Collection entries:

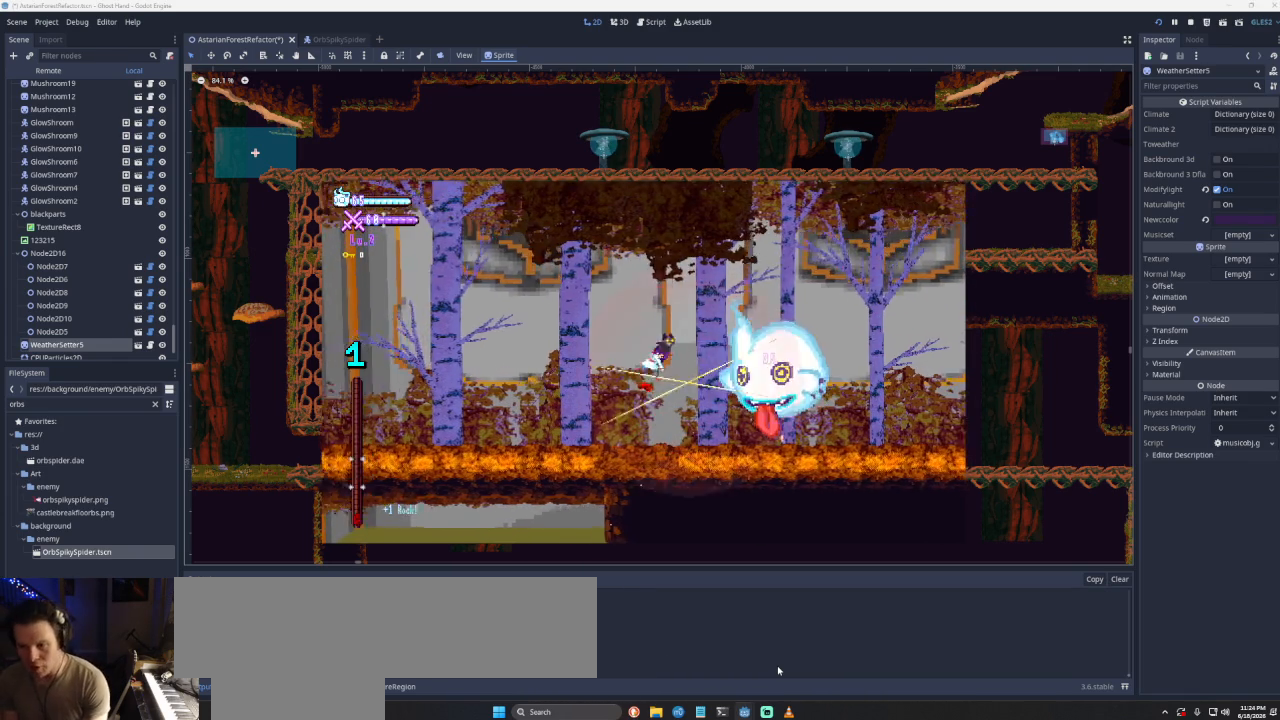
{"buttons": [], "left_stick": "left", "right_stick": "center", "events": [[133, "SQUARE", "down"], [167, "left_stick", "down-left"], [300, "left_stick", "left"], [367, "SQUARE", "up"]]}
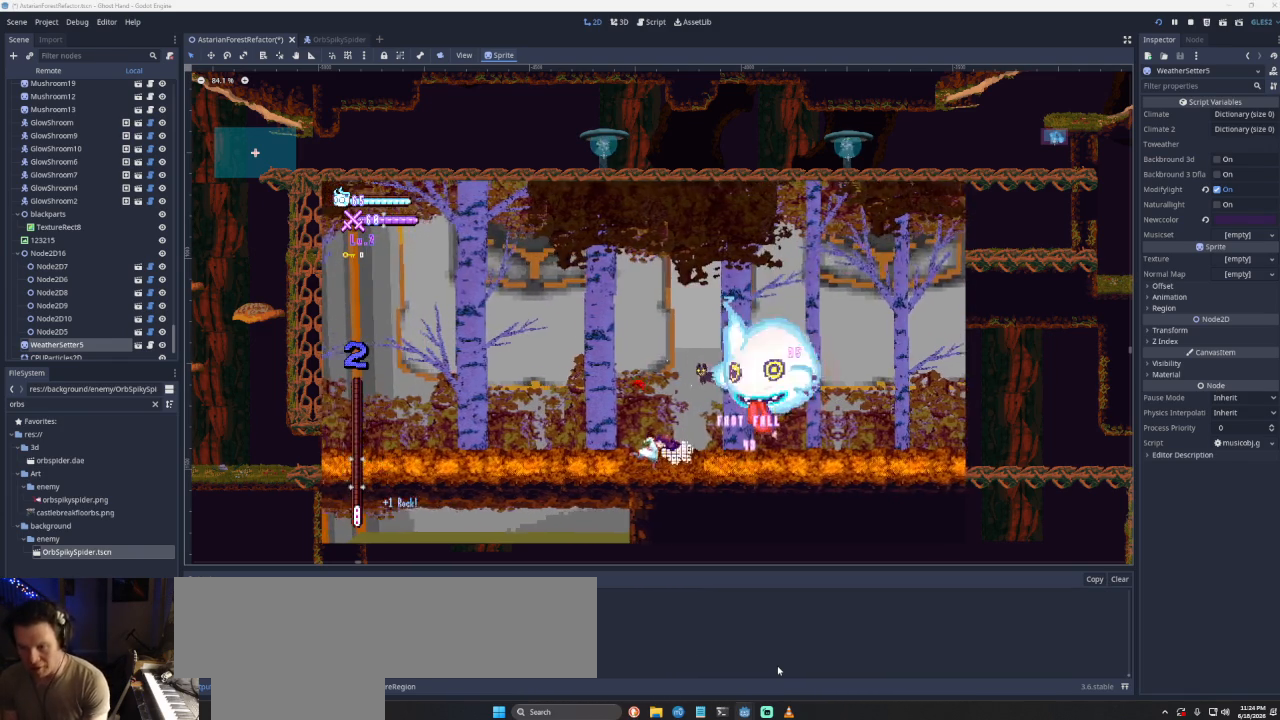
{"buttons": ["CROSS", "SQUARE"], "left_stick": "center", "right_stick": "center", "events": [[67, "CROSS", "down"], [67, "left_stick", "right"], [133, "SQUARE", "down"], [200, "left_stick", "left"], [467, "left_stick", "center"]]}
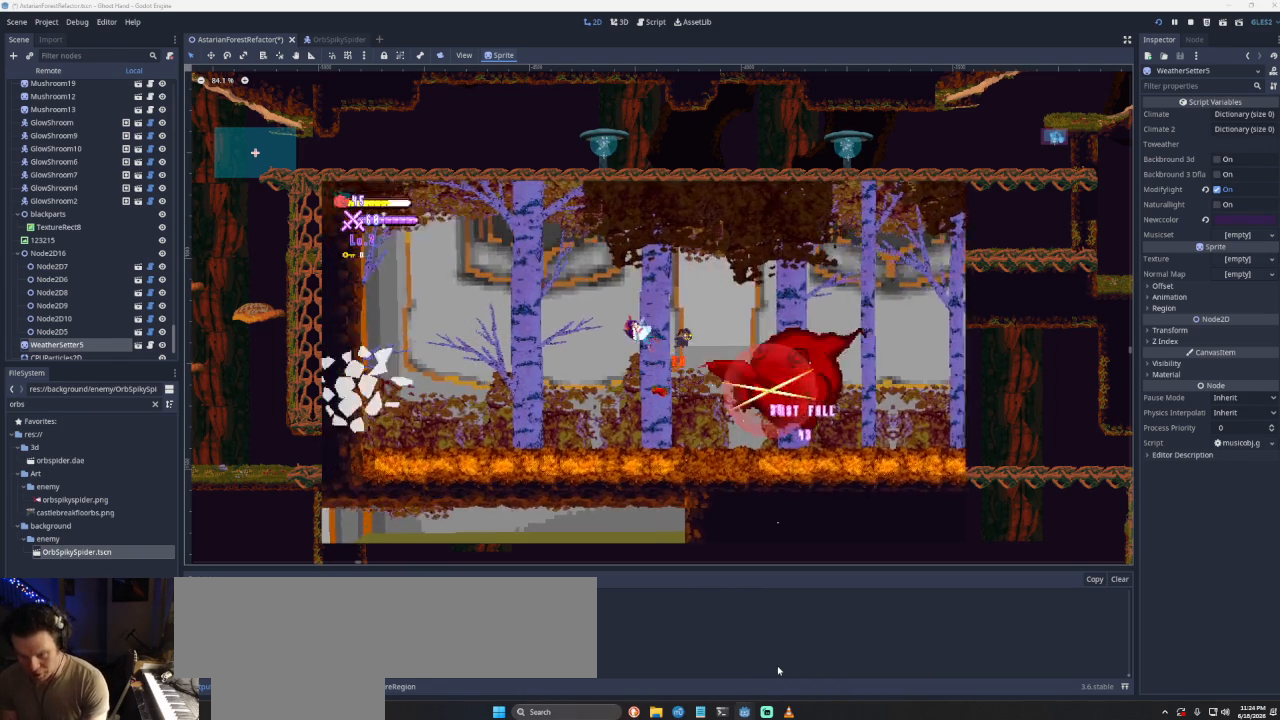
{"buttons": [], "left_stick": "center", "right_stick": "center", "events": [[33, "CROSS", "up"], [33, "left_stick", "right"], [100, "SQUARE", "up"], [167, "SQUARE", "down"], [200, "left_stick", "down"], [300, "left_stick", "left"], [367, "SQUARE", "up"], [433, "left_stick", "center"]]}
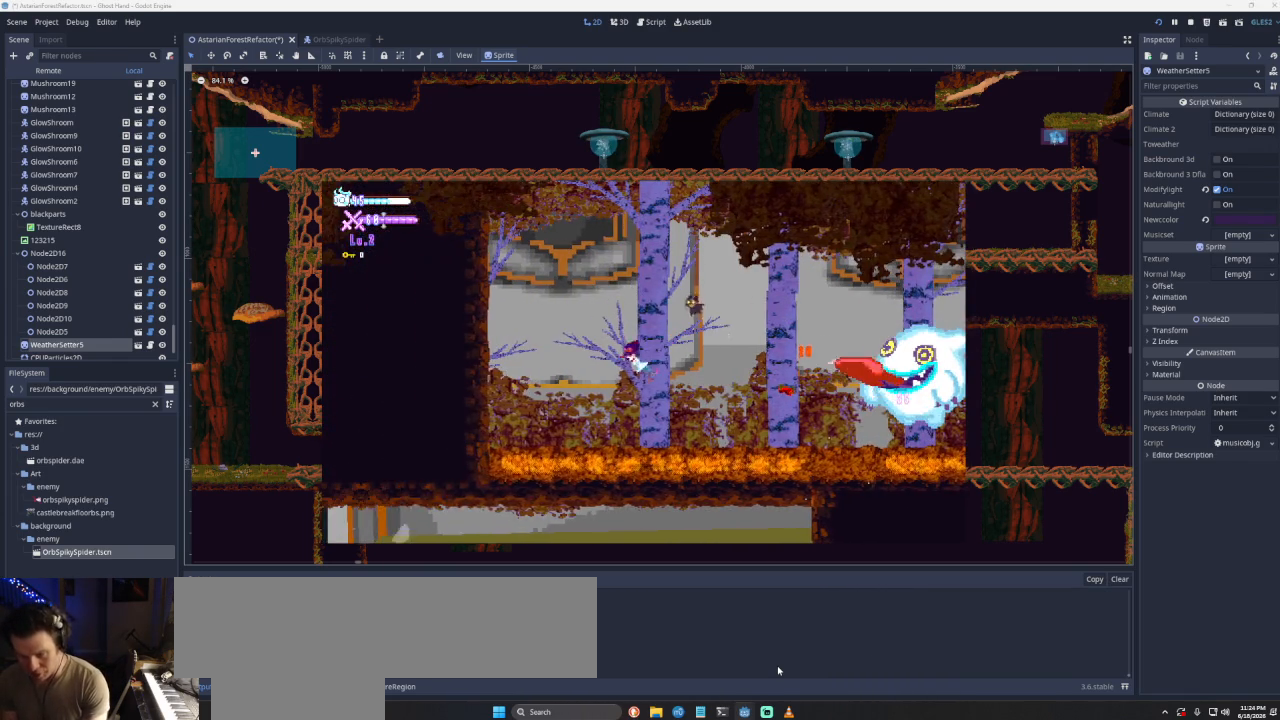
{"buttons": [], "left_stick": "down", "right_stick": "center", "events": [[133, "START", "down"], [300, "START", "up"], [433, "left_stick", "down"]]}
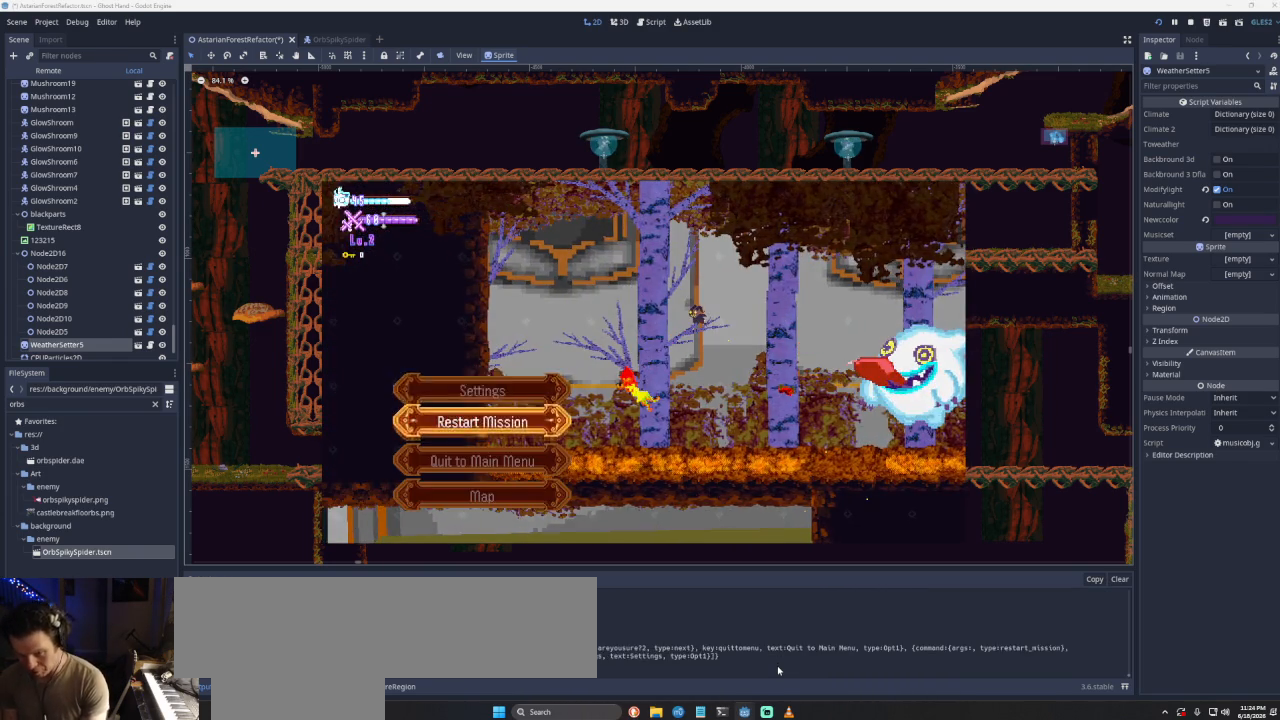
{"buttons": [], "left_stick": "right", "right_stick": "center", "events": [[33, "left_stick", "center"], [67, "SQUARE", "down"], [233, "SQUARE", "up"], [333, "left_stick", "right"]]}
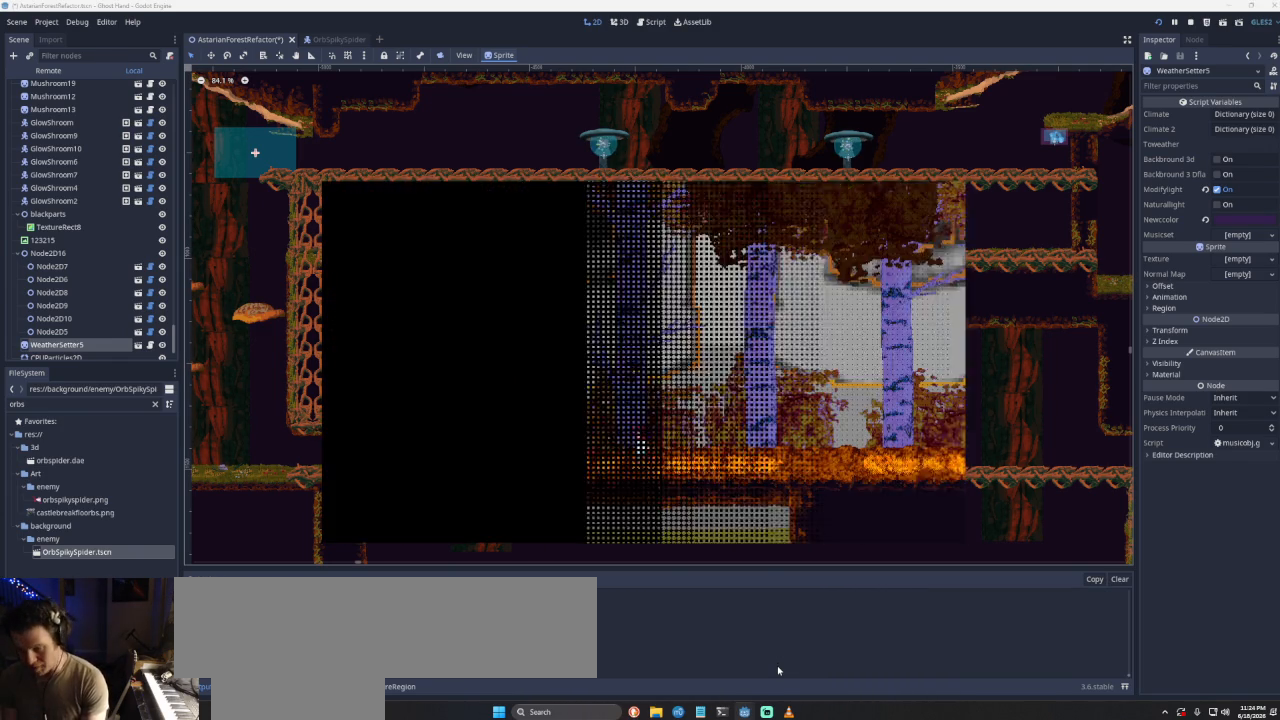
{"buttons": [], "left_stick": "right", "right_stick": "center", "events": []}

WHAT IS EXPECTED -
Print every entry verbatim and leave all pictures out.

RESULT OF THE TASK -
{"buttons": [], "left_stick": "left", "right_stick": "center", "events": [[133, "SQUARE", "down"], [167, "left_stick", "down-left"], [300, "left_stick", "left"], [367, "SQUARE", "up"]]}
{"buttons": ["CROSS", "SQUARE"], "left_stick": "center", "right_stick": "center", "events": [[67, "CROSS", "down"], [67, "left_stick", "right"], [133, "SQUARE", "down"], [200, "left_stick", "left"], [467, "left_stick", "center"]]}
{"buttons": [], "left_stick": "center", "right_stick": "center", "events": [[33, "CROSS", "up"], [33, "left_stick", "right"], [100, "SQUARE", "up"], [167, "SQUARE", "down"], [200, "left_stick", "down"], [300, "left_stick", "left"], [367, "SQUARE", "up"], [433, "left_stick", "center"]]}
{"buttons": [], "left_stick": "down", "right_stick": "center", "events": [[133, "START", "down"], [300, "START", "up"], [433, "left_stick", "down"]]}
{"buttons": [], "left_stick": "right", "right_stick": "center", "events": [[33, "left_stick", "center"], [67, "SQUARE", "down"], [233, "SQUARE", "up"], [333, "left_stick", "right"]]}
{"buttons": [], "left_stick": "right", "right_stick": "center", "events": []}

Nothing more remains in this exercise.